The prophets see clearly that sin is cosmically stupid. It is the most pervasive lie of the devil that sin is good, enjoyable, ok, not that big a deal – and so we go looking what we long for where we know it cannot be found. That’s why it always leaves us empty and with a sour taste. And yet we fall for that lie again and again and again.
Why are the prophets so hard on this? Because they know that the Lord is their God – have no other gods before me because there are no other gods!
Idolatry strikes at our covenant relationship with God.
John says the same thing in 1 John. Without mentioning idols in the book he finishes the book with the line ‘keep yourself from idols’. John understood what Calvin knew later – the human heart is a factory of idols.
Where do your thoughts run to, what fills your mind when there’s nothing else pressing in? What are we investing our happiness and joy in? Why is that? If we’re not careful small things capture our hearts.
Israel was living like that for hundreds of years.
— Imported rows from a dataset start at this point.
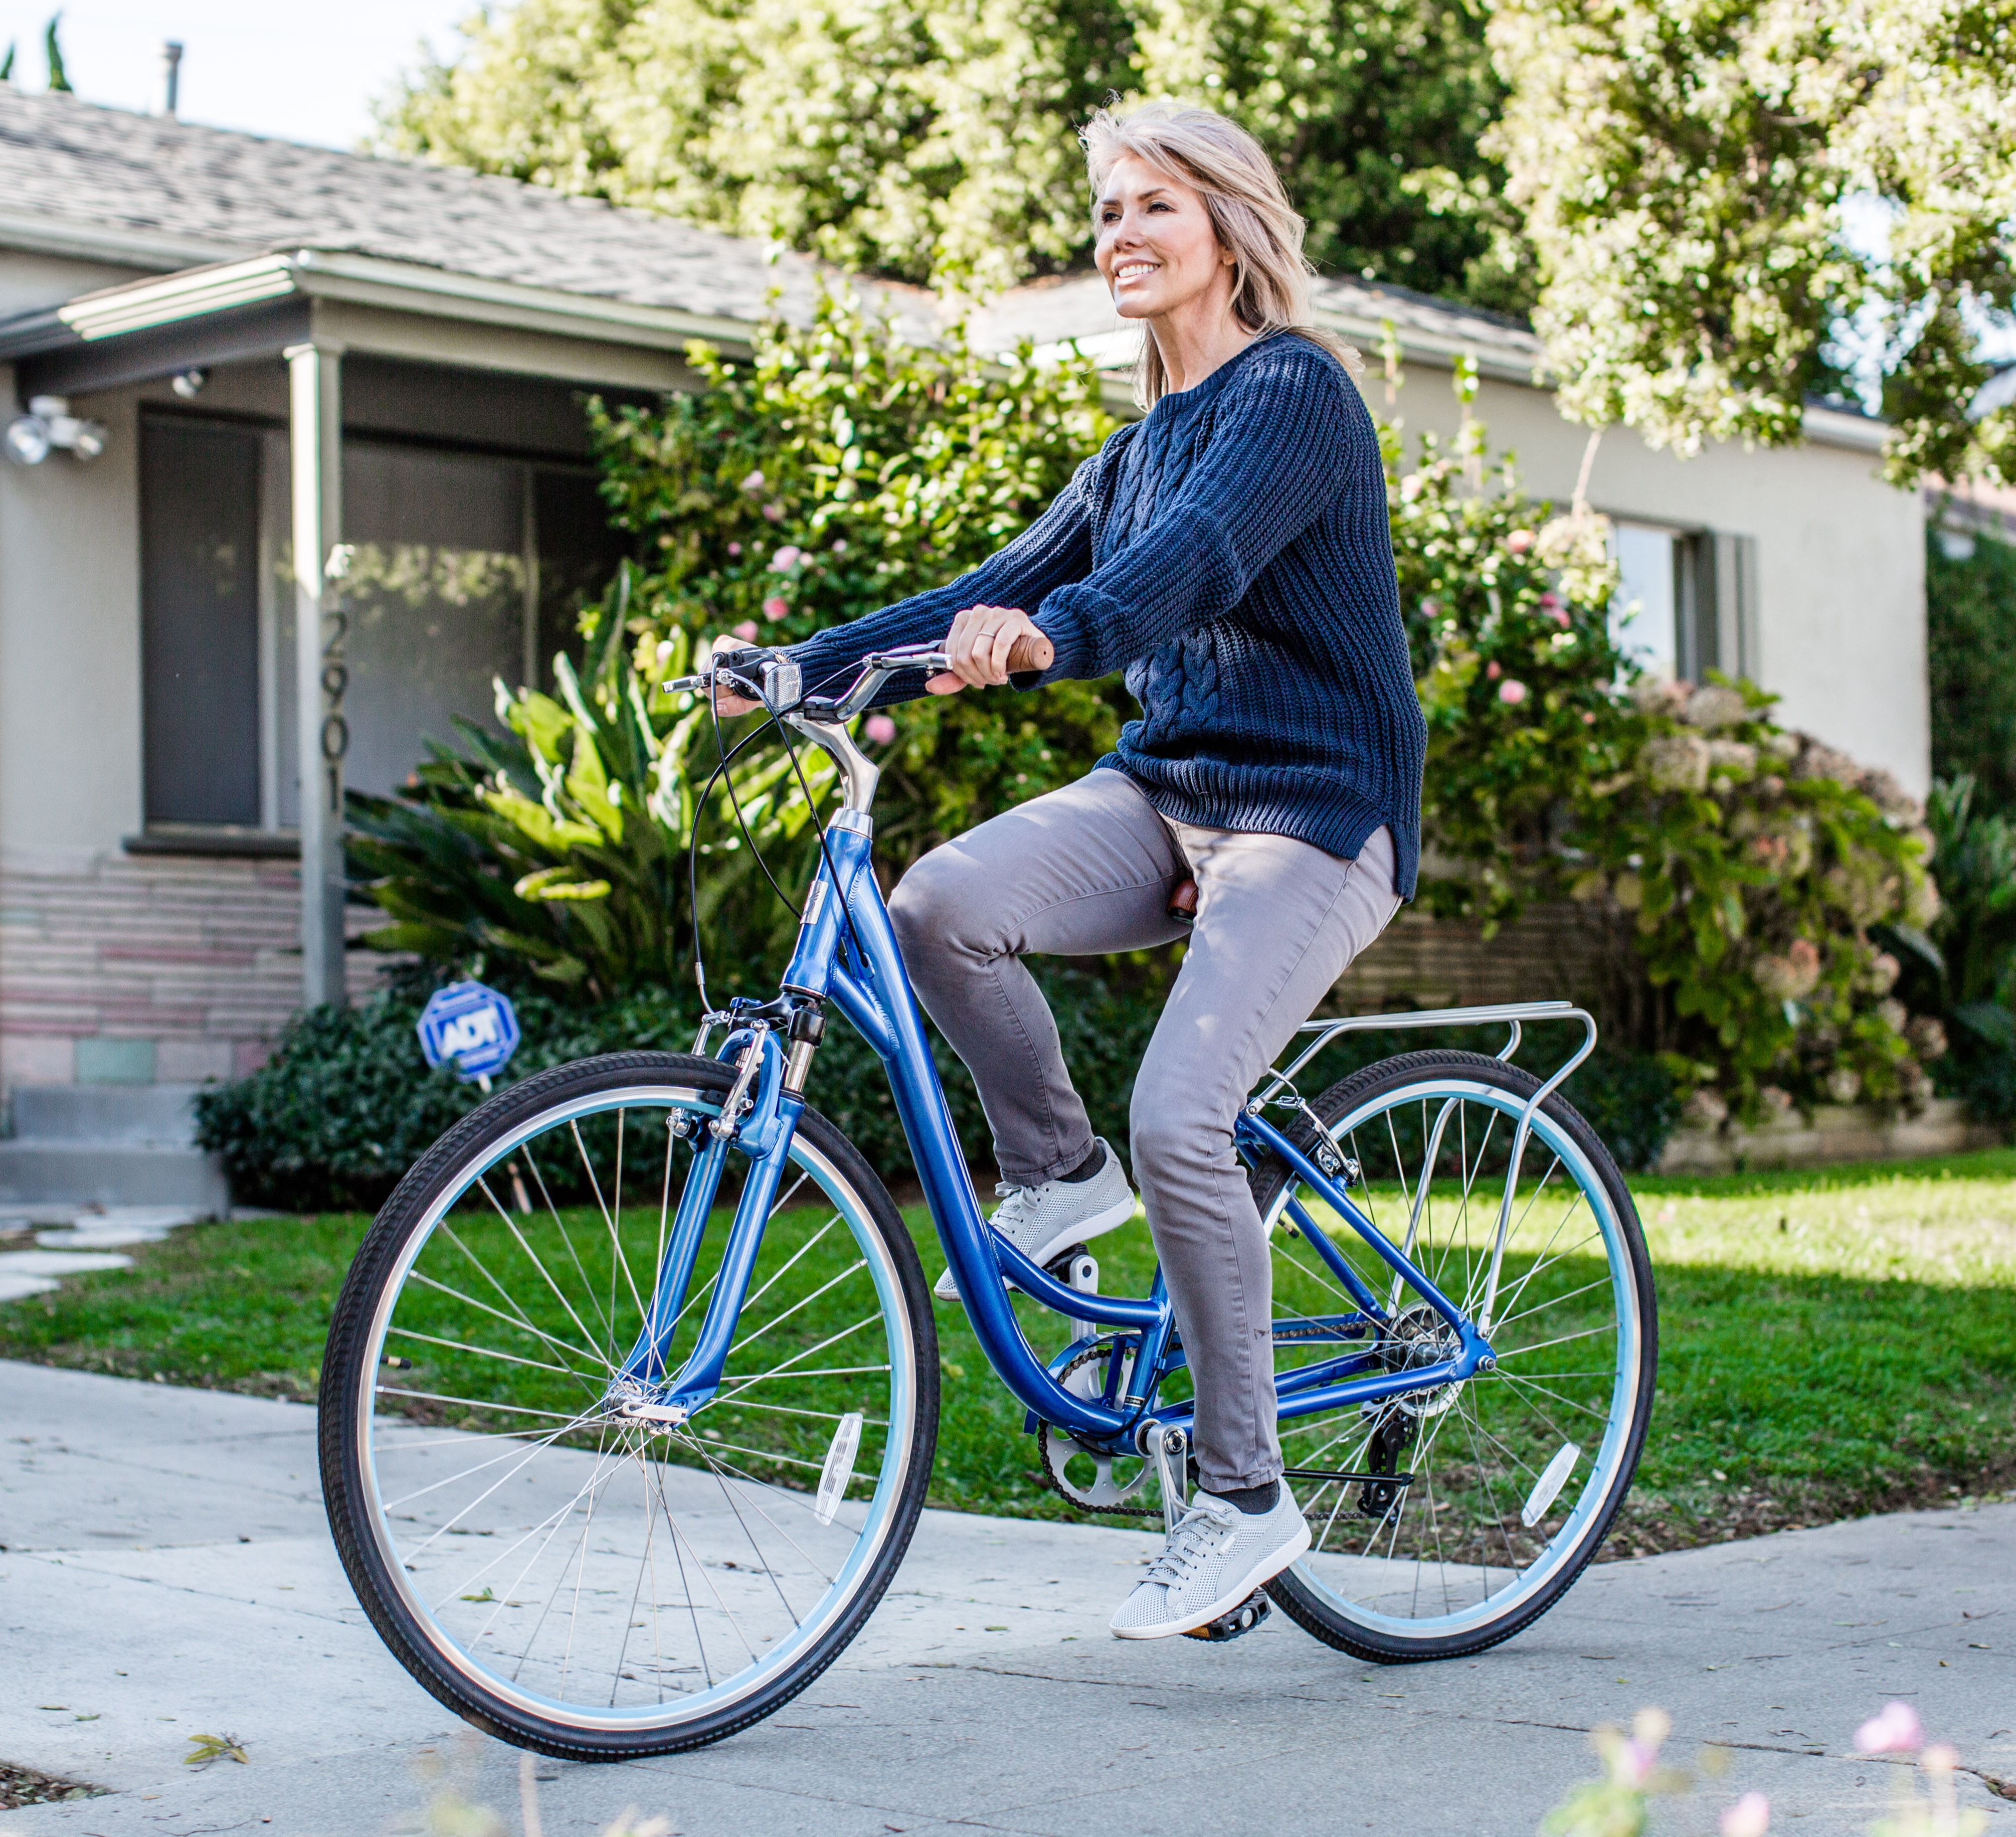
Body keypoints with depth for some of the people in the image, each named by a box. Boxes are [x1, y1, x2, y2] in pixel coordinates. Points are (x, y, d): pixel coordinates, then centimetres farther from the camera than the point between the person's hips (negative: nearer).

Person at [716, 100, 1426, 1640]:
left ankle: (1245, 1498, -8)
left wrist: (1042, 635, -47)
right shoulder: (1142, 448, 17)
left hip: (1313, 814, -7)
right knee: (943, 904, -23)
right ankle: (1057, 1173, 3)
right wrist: (801, 665, 3)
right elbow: (1002, 597, 14)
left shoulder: (1295, 390, -9)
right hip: (1163, 790, 7)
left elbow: (1193, 560, -28)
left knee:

Despite God living among them – they were prone, as with us, for searching for other things to please us.
- Injustice
When the corrupt leaders lead to idolatry then sooner or later it’s a dog-eat-dog world, every person for themselves.
(caught up listening again… sorry folks – it’s Gary’s fault!)
When the people entered the land they were to shout blessings and curses to each other. So when the prophets saw the people living on the wrong mountain (the mountain of cursing) it gutted them.
The obedience and disobedience can be matched to their experience – whether or not they were blessed or cursed. You could just look at them to see. When they were cursed (in disobedience) it was drought and messed up-ness – when they were blessed (in obedience) it was all green.
The language of blessing and curses no longer applies though in the NT. Disobedience to Jesus does lead to a lack of assurance and personal misery. But that’s not quite blessing or curse. It’s part of the function that now we are made for the beautiful life it is impossible to be a happy disobedient Christian. Once you have become a Christian you cannot happily disobey – you’re now wired to live for God.
Because of our new life everything is ramped up for us – which is why we should be relentlessly positive in commending the beautiful life that is now in Christ. When leaders are selfish we should call them back to Christ-likeness. When our brothers or sisters slide into idolatry we should be the first to name and shame it. When we see injustice we should be the first to oppose it.
But if we are going to do that we have to believe that life with God is the beautiful life.
Why do we sin? Because in the moment we think that sin offers what God is offering. That it’s up to us to find that path of happiness. Which is stupid.
So maybe the first thing we need to do is repent.
The prophets who were passionately committed to this vision of the beautiful life also knew that it would only come about through the work of a beautiful saviour.
- A vision for the beautiful saviour
The prophets don’t just insist that things may get better, they insist that it will get better.
Ezekiel 34:7-16 God promises big things about bringing them back and rescuing his people. How will he do that? 34:23-24 – God will set up his servant David to feed his sheep.
Jesus says that servant/shepherd is himself in John 10. (Gah! Praise God!!)
In multiple ways in Ezek 34 this shepherd will care for God’s sheep – it’s the covenant relationship God has with his people that will lead to the beautiful life.
Ezekiel’s vision of the coming one who acts in both salvation (rescuing the skinny sheep) and bringing judgement (on the fat exploitive sheep) is the lord Jesus.
The prophets ask a basic question: are we passionate about the beautiful life, which is ours in Jesus? And a more far reaching question – are we passionate about Christ himself?
So what are we do to?
Bask in the life offered. Enjoy it. Speak about it. Live it. Because this is what we were made for. This is what we were rescued for. This is who we are in the Lord Jesus Christ – people who have been given life, real life that starts now and goes on forever.
And incredibly, it seems, will only get better as we delight in our God – Father, Son, and Spirit – for all eternity.